The birth of the book was fraught with difficulties. It was a very expensive production, and Gutenberg had borrowed money from the wealthy merchant Johannes Fust as early as 1450 for his printing endeavors. In November of 1455, as work on the Bible was rapidly approaching completion, Fust filed a lawsuit in the Court of the Archbishop of Mainz attempting to recover money he had invested. The precise outcome of this lawsuit (documented in the Helmasperger Notarial Instrument and apparently nowhere else) seems unclear. It is likely that, one way or another, Fust was made whole (and certainly acquired a portion of the edition), but there is controversy as to whether Gutenberg lost control of his press as a result of the action. In any case, as a result of his legal maneuverings, Fust’s name is also associated with the Bible.
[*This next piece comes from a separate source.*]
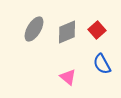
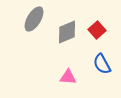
gray ellipse: moved 10 px up
pink triangle: rotated 36 degrees counterclockwise
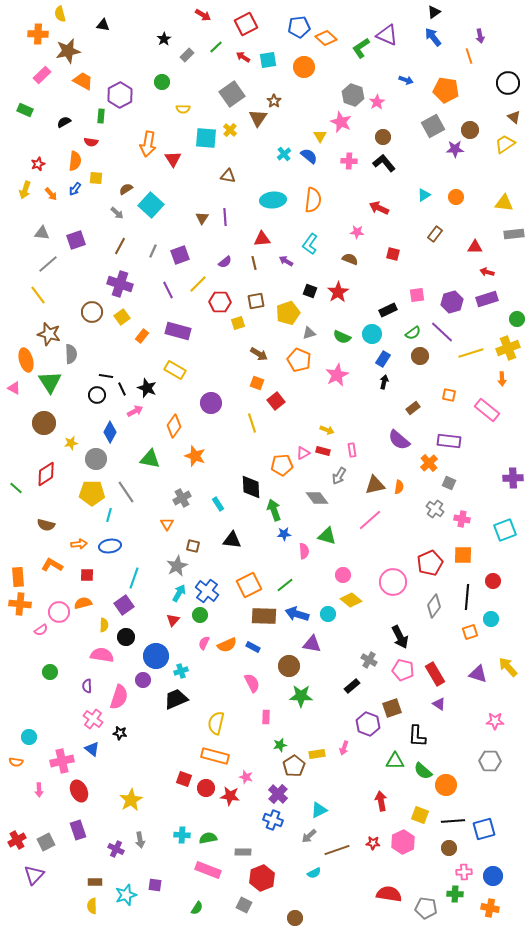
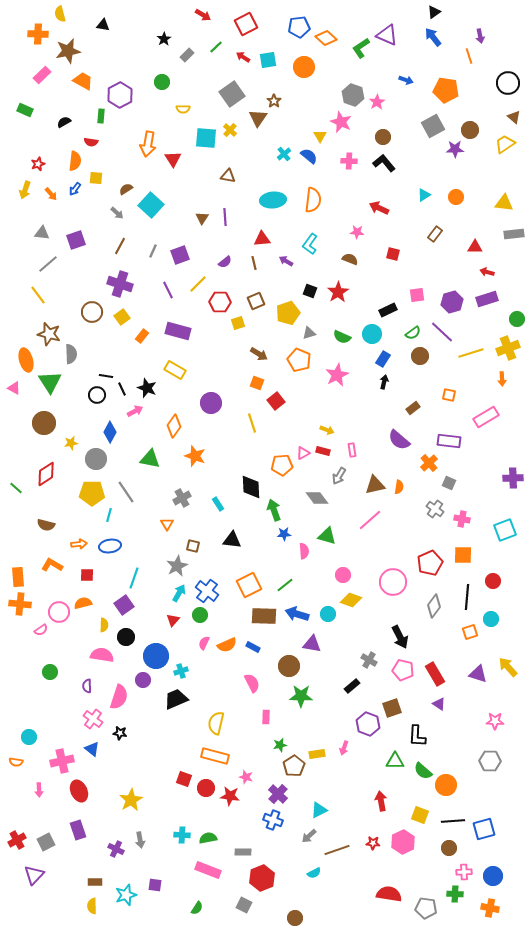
brown square at (256, 301): rotated 12 degrees counterclockwise
pink rectangle at (487, 410): moved 1 px left, 7 px down; rotated 70 degrees counterclockwise
yellow diamond at (351, 600): rotated 20 degrees counterclockwise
From a very early time, the book was extremely desirable. Copies supposedly changed hands shortly after publication for very large sums (up to 30 florins, a huge sum for the time, representing several years of wages for a skilled worker). Today only one copy is known with certainty to have been privately held, and most copies unquestionably went to monasteries and universities. The book rapidly became a desideratum for any bibliophile. Cardinal Mazarin, Chief Minister to the King of France from 1642 until his death in 1661, held a copy in his personal library, and indeed Gutenberg’s Bible is still occasionally referred to as the Mazarin Bible, such was this great collector’s esteem for the work. His copy is still in the Bibliothèque Mazarine today. Of the extant examples, all are in institutional holdings or are in collections, such as that of the Bodmer Library (which is now a quasi-public institution), from which they are unlikely ever to emerge.

Thus, the opportunity to acquire even an individual leaf is a remarkable opportunity. That offered in the Doubleday Collection results from the 1920 acquisition by the New York bookseller and publisher Gabriel Wells of the imperfect copy ultimately originating from the Court Library of Mannheim. Sold in November 1920, it was lacking 50 of its 643 leaves. Numbers of the remaining leaves had the lower margins cut away, and others had losses where illuminations had been extracted. Given the overall condition, Wells decided that it would make fiscal sense to sell the book by the leaf (and where possible, by complete books of the Bible). This was less of a heresy in 1921 than this seems today. His action enabled the New York Public Library copy to be brought to a state closer to completion, for with Wells's gift of leaves only one leaf then remained lacking from its copy. Other institutions were similarly able to perfect or partially perfect defective copies. For a price of $150, many private collectors were able to purchase a leaf of the Editio Princeps of the Bible and the first substantial book printed from moveable type.

The Doubleday copy is especially desirable as it contains a New Testament leaf from the Gospel according to Luke. The Latin text contains Luke's account of the birth of John the Baptist, the Annunciation, and the first part of the Nativity including the birth of Jesus; in short, Luke's familiar account of the events leading up to, and including, the birth of Jesus. A more compelling single leaf from the first printed Bible is hard to imagine.

The leaf from the Gutenberg Bible is offered as lot 100 in the January 11, 2017 auction of The Nelson Doubleday, Jr. Collection.